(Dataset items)
>>

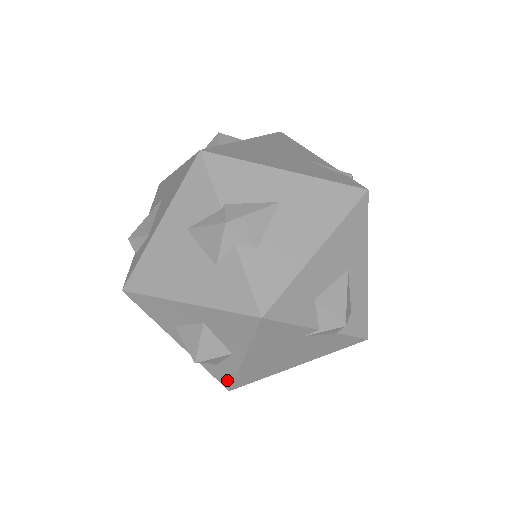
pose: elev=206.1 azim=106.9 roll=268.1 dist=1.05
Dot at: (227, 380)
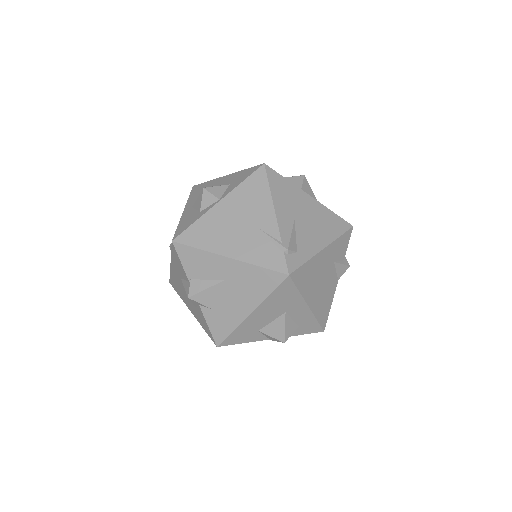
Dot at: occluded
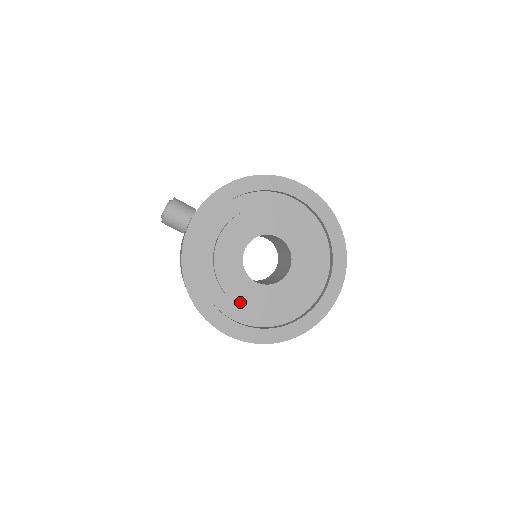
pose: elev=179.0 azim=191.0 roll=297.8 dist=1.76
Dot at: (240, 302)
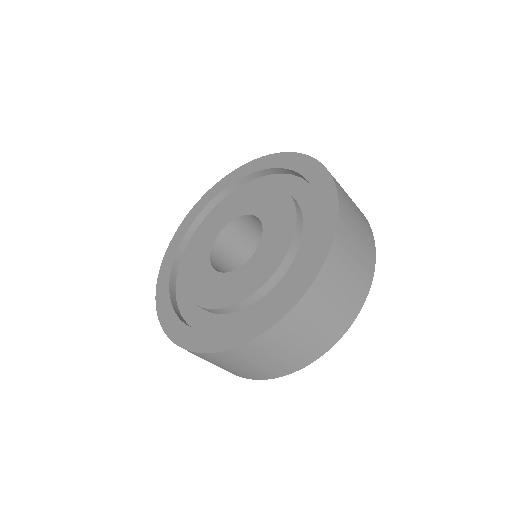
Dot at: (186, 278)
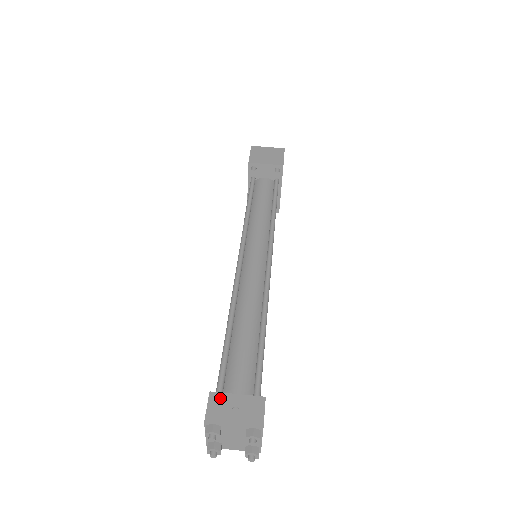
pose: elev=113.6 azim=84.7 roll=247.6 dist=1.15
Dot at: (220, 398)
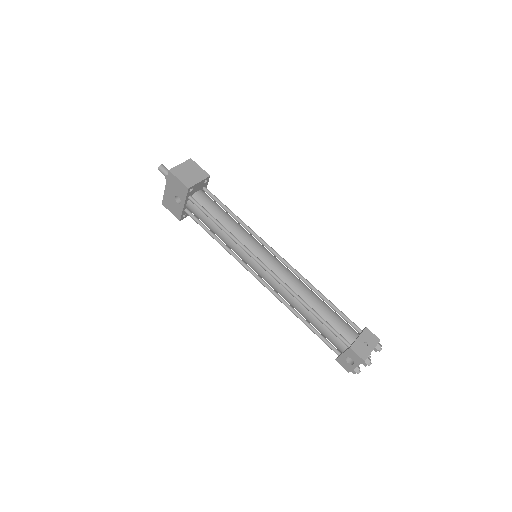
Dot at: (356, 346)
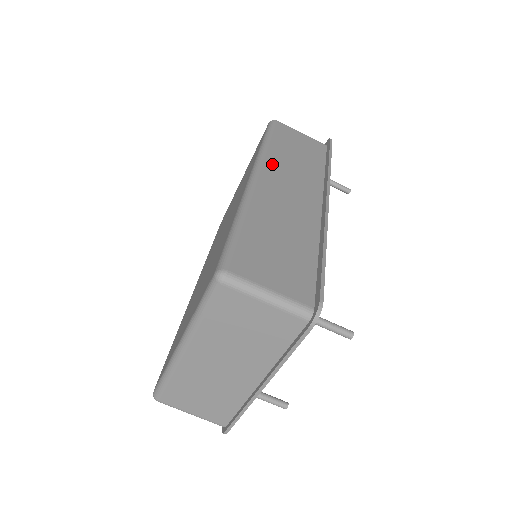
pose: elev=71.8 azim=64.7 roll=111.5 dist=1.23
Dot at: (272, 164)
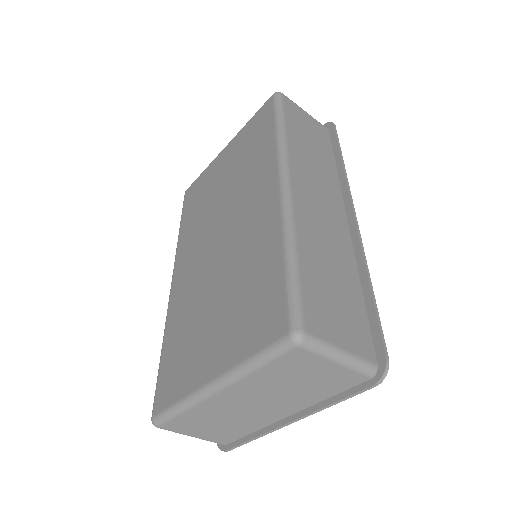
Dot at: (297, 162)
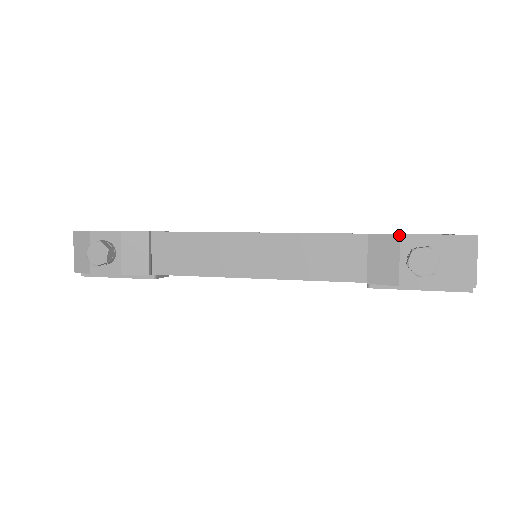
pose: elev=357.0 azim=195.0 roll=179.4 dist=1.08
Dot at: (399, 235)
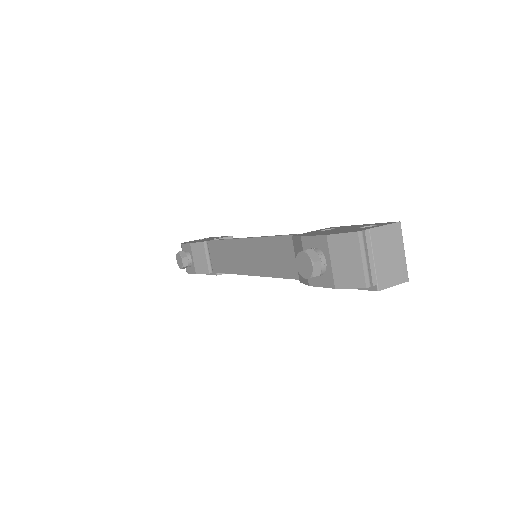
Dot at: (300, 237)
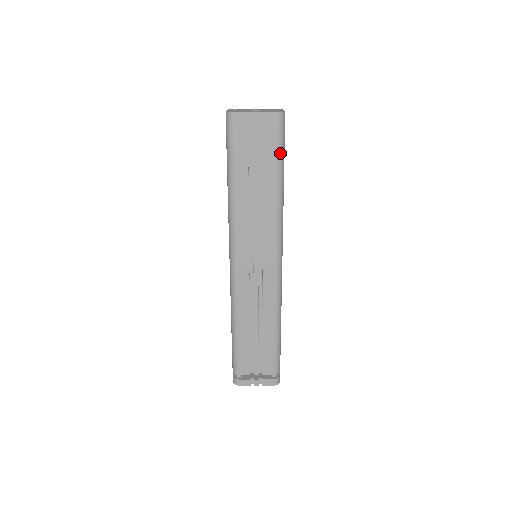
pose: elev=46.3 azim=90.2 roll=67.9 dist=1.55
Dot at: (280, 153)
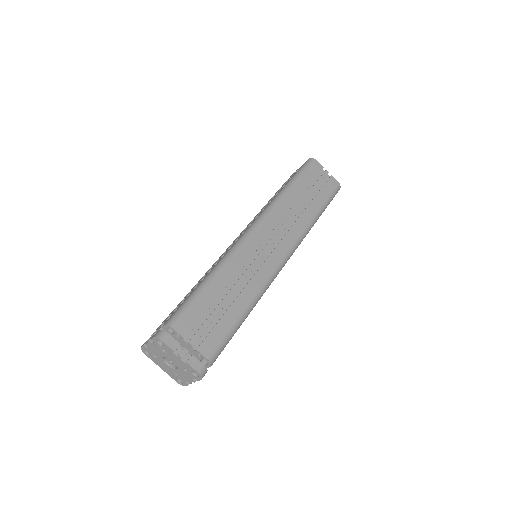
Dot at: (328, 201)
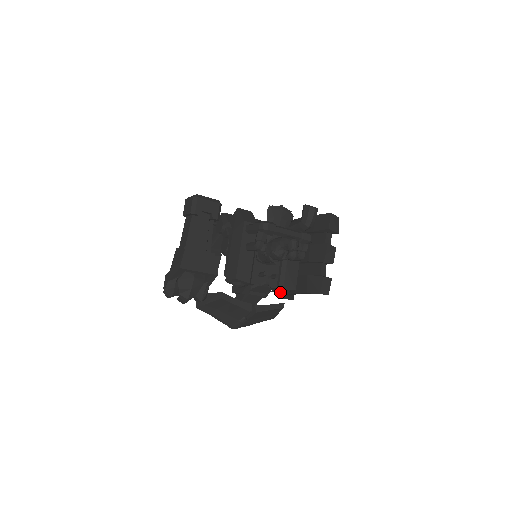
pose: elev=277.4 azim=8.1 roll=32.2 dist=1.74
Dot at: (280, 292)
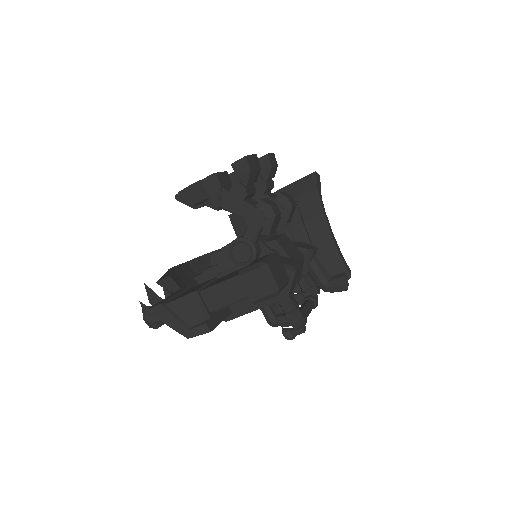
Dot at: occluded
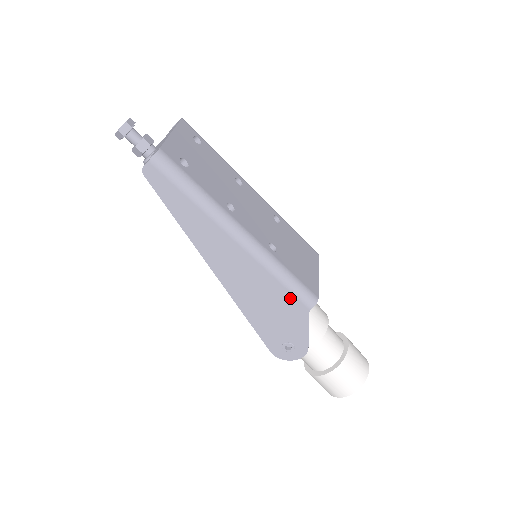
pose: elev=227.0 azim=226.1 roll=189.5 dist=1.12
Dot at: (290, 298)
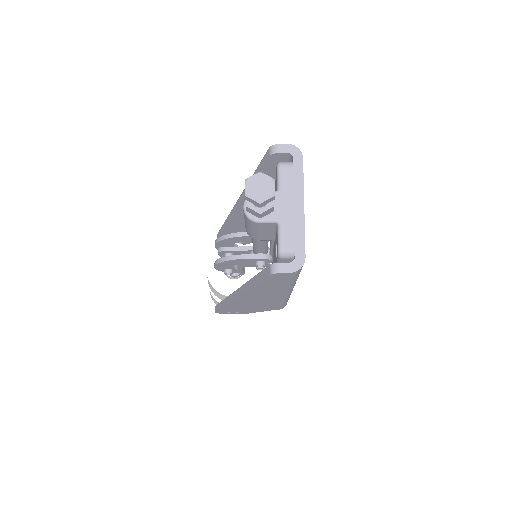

<<

— To be done —
Write out the text lines of all the records again, swapping "pose" for "camera" and keeping everything else the same. Leave the pictures out.

— Response to the task —
camera: elev=206.1 azim=106.9 roll=268.1 dist=1.05
Dot at: (227, 380)
Dot at: occluded
camera: elev=179.0 azim=191.0 roll=297.8 dist=1.76
Dot at: (240, 302)
Dot at: (186, 278)
camera: elev=113.6 azim=84.7 roll=247.6 dist=1.15
Dot at: (220, 398)
Dot at: (356, 346)
camera: elev=71.8 azim=64.7 roll=111.5 dist=1.23
Dot at: (272, 164)
Dot at: (297, 162)
camera: elev=357.0 azim=195.0 roll=179.4 dist=1.08
Dot at: (399, 235)
Dot at: (300, 237)
camera: elev=46.3 azim=90.2 roll=67.9 dist=1.55
Dot at: (280, 153)
Dot at: (328, 201)
camera: elev=277.4 azim=8.1 roll=32.2 dist=1.74
Dot at: (280, 292)
Dot at: occluded
camera: elev=227.0 azim=226.1 roll=189.5 dist=1.12
Dot at: (290, 298)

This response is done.